Another important aspect is observability, achieved with the OpenTelemetry tools.
Observability is enabled only when Localstack is run with the Docker-compose, not with automated tests, which verify only the functional aspects. The Docker-compose declares several services for observability:
- otel-collector: it is the Opentelemetry collector that receives metrics/traces/logs from the Lambda Functions and send them to the configured exporters
- prometheus: receives the collector's metrics and the metrics generated by Lambda Functions
- jaeger-all-in-one: receives the traces generated by Lambda Functions
- grafana: can visualize metrics and traces (potentially also logs, but the communication with Localstack failes and is probably not supported yet)
To instruct the Lambda Functions to send metrics and traces to the collector, some environment variable must be set:
OTEL_RESOURCE_ATTRIBUTES = "service.name=${var.function_name},service.namespace=cloud-project"
OTEL_EXPORTER_OTLP_ENDPOINT = "http://otel-collector:4317"
OTEL_SERVICE_NAME = var.function_name
OTEL_TRACES_EXPORTER = "otlp"
OTEL_METRICS_EXPORTER = "otlp"
OTEL_LOGS_EXPORTER = "logging"
Metrics and traces are exported using the OLTP protocol to http://otel-collector:4317. This endpoint identifies the otel-collector service and the 4317 port is dedicated to the OLTP messages over gRPC. As for now, logs are just printed to stdout.
OpenTelemetry currently provides two ways to instrument Java code: manual and automatic instrumentation. Automatic instrumentation is very useful because it creates default metrics/spans for most popular libraries, like Spring or AWS calls. As for AWS, it creates a span (or trace if there is no parent trace) for each AWS service called. To enable automatic instrumentation, specify the following Java Agent, that must be included in the Lambda Function archive:
-javaagent:/var/task/lib/aws-opentelemetry-agent-1.32.0.jar
Another approach for automatic instrumentation is to use special annotation: each API method defines its own parent span through the @WithSpan
annotation. The API input is passed as a parameter to the span using the @SpanAttribute("input")
annotation.
Manual instrumentation offers many more customizations, but it is also more difficult to configure. In this project, there is also an example of manual instrumentations: a Meter
that produces a metric for the duration of the target methods. These methods are annotated with @WithMeasuredExecutionTime
and the logic that sends the metric values to the collector is located in an AspectJ aspect. This aspect is woven at post-compile time thanks to the Gradle plugin for AspectJ.
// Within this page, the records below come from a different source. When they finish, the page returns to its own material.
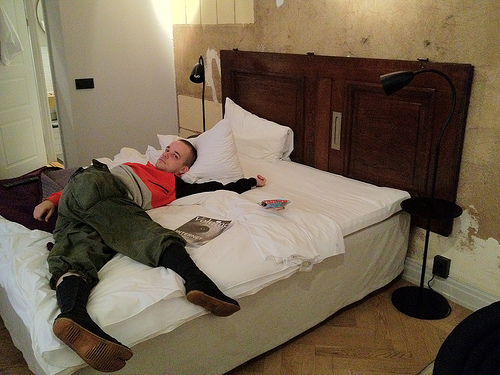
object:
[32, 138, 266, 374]
man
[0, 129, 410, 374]
bed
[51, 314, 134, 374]
sole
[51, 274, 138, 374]
left shoe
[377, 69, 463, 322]
lamp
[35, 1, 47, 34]
mirror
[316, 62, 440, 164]
headboard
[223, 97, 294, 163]
pillow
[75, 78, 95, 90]
switch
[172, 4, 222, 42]
wall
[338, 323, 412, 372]
floor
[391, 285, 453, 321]
base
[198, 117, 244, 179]
pillow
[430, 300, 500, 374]
table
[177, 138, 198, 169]
hair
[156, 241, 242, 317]
right shoe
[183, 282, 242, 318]
foot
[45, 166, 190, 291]
pants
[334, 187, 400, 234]
matress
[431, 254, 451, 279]
plug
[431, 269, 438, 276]
outlet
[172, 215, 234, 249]
magazine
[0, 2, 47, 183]
door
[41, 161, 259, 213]
shirt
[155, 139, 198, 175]
head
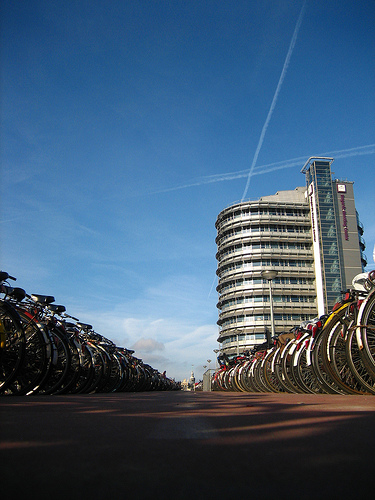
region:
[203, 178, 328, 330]
shiny brown building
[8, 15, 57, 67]
white clouds in blue sky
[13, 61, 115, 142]
white clouds in blue sky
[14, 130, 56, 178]
white clouds in blue sky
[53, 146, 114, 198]
white clouds in blue sky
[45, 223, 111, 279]
white clouds in blue sky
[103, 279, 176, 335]
white clouds in blue sky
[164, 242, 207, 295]
white clouds in blue sky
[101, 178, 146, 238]
white clouds in blue sky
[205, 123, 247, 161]
white clouds in blue sky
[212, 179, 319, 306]
large building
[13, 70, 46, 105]
white clouds in blue sky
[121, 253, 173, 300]
white clouds in blue sky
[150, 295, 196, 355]
white clouds in blue sky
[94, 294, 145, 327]
white clouds in blue sky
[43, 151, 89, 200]
white clouds in blue sky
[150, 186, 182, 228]
white clouds in blue sky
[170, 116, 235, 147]
white clouds in blue sky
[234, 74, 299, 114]
white clouds in blue sky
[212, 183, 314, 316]
shiny building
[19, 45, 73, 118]
white clouds in blue sky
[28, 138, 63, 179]
white clouds in blue sky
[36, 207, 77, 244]
white clouds in blue sky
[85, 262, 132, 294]
white clouds in blue sky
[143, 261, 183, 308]
white clouds in blue sky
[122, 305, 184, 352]
white clouds in blue sky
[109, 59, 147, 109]
white clouds in blue sky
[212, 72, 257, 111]
white clouds in blue sky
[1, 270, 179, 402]
A long row of bicycles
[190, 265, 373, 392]
A long row of bicycles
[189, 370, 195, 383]
A tall tower in the distance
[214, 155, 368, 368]
A very large building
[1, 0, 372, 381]
A clear blue sky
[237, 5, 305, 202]
a contrail from a jet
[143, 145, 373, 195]
a contrail from a jet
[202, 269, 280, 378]
a row of street lights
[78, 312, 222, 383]
some clouds in the sky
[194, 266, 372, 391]
some bikes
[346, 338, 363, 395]
tire of a bike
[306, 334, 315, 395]
tire on a bike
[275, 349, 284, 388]
tire on a bike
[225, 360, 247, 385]
tire on a bike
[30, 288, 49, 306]
seat on a bike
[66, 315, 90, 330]
seat on a bike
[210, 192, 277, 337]
tall building with windows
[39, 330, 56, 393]
tire on a bike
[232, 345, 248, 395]
tire on a bike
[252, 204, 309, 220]
windows on a building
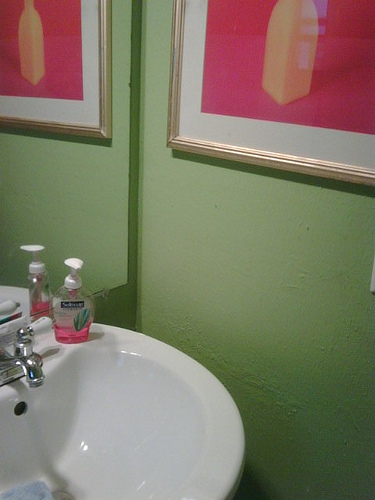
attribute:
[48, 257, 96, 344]
bottle — plastic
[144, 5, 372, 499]
wall — green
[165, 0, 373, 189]
frame — gold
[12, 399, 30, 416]
air hole — small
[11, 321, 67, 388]
faucet — metal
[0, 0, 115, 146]
image — mirrored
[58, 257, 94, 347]
bottle — transparent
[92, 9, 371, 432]
wall — green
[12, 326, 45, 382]
faucet — chrome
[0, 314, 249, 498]
bathroom sink — white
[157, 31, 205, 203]
frame — bronze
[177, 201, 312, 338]
wall — green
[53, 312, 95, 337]
soap — pink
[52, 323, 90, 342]
soap — pink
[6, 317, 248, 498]
sink — white, shiny, ceramic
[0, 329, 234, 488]
sink — small, white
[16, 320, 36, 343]
handle — white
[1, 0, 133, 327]
mirror — large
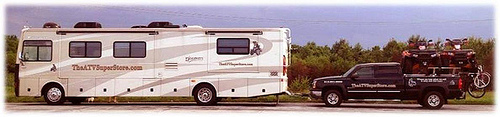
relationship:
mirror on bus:
[14, 49, 29, 72] [18, 32, 283, 101]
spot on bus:
[141, 78, 164, 97] [18, 32, 283, 101]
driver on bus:
[33, 46, 58, 65] [18, 32, 283, 101]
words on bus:
[177, 51, 215, 71] [18, 32, 283, 101]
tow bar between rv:
[284, 84, 312, 103] [14, 22, 294, 104]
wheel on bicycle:
[479, 73, 490, 87] [459, 53, 488, 101]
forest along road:
[296, 36, 443, 74] [250, 98, 499, 115]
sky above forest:
[224, 10, 487, 45] [296, 36, 443, 74]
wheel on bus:
[195, 81, 218, 101] [18, 32, 283, 101]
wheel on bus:
[45, 86, 75, 103] [18, 32, 283, 101]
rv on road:
[43, 24, 237, 97] [250, 98, 499, 115]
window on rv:
[117, 44, 146, 56] [43, 24, 237, 97]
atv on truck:
[401, 45, 480, 77] [311, 68, 462, 105]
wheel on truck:
[324, 90, 342, 107] [311, 68, 462, 105]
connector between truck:
[293, 90, 308, 100] [311, 68, 462, 105]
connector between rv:
[293, 90, 308, 100] [43, 24, 237, 97]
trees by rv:
[288, 44, 392, 74] [43, 24, 237, 97]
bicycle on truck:
[459, 53, 488, 101] [311, 68, 462, 105]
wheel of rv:
[193, 82, 218, 105] [43, 24, 237, 97]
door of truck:
[354, 77, 379, 95] [311, 68, 462, 105]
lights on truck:
[312, 78, 319, 89] [311, 68, 462, 105]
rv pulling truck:
[43, 24, 237, 97] [311, 68, 462, 105]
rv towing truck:
[43, 24, 237, 97] [311, 68, 462, 105]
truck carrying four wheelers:
[311, 68, 462, 105] [399, 40, 487, 80]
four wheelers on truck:
[399, 40, 487, 80] [311, 68, 462, 105]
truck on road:
[311, 68, 462, 105] [250, 98, 499, 115]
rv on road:
[14, 22, 294, 104] [250, 98, 499, 115]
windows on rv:
[55, 36, 161, 65] [43, 24, 237, 97]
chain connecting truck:
[280, 85, 316, 96] [311, 68, 462, 105]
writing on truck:
[345, 78, 394, 95] [311, 68, 462, 105]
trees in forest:
[288, 44, 392, 74] [296, 36, 443, 74]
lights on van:
[12, 20, 126, 33] [43, 24, 237, 97]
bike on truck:
[399, 40, 487, 80] [311, 68, 462, 105]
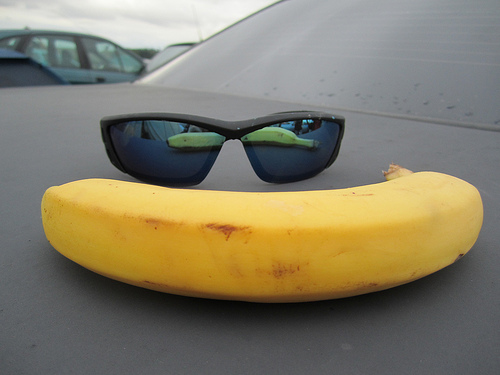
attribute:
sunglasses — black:
[97, 108, 347, 189]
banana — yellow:
[34, 160, 486, 307]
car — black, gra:
[1, 1, 499, 375]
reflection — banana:
[166, 128, 319, 154]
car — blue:
[1, 27, 149, 86]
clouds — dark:
[1, 0, 280, 52]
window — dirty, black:
[129, 2, 499, 136]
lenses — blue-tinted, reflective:
[105, 118, 342, 187]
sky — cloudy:
[0, 1, 275, 52]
Grafana is used to analyze the metrics and traces exported to Prometheus and Jaeger, respectively. It is a very flexible tool because it provides a unique interface to analyze the observability signals; it can also be provision with dashboards and data sources. In this project, the data source provisioning consists of a YAML file containing the parameters necessary to connect to the corresponding data sources (see default.yml). Dashboards are provisioned using JSON files. prometheus_api_metrics.json
contains some panels for the API average execution time.
There are two pipelines:
- Feature branch pipeline: the project is built and tests are run. If the
INTEGRATION_TESTS_ENABLED
variable is set, then the tests with Localstack are executed, otherwise they are disabled. After that, the test coverage is generated and published as an artifact. The HTML for the Github Pages is generated too and published as an artifact. - Main branch pipeline: the previous pipeline is executed, the artifact for the Github Pages is downloaded and deployed. The HTML is created in the previous pipeline in order to avoid the project checkout in this pipeline as well.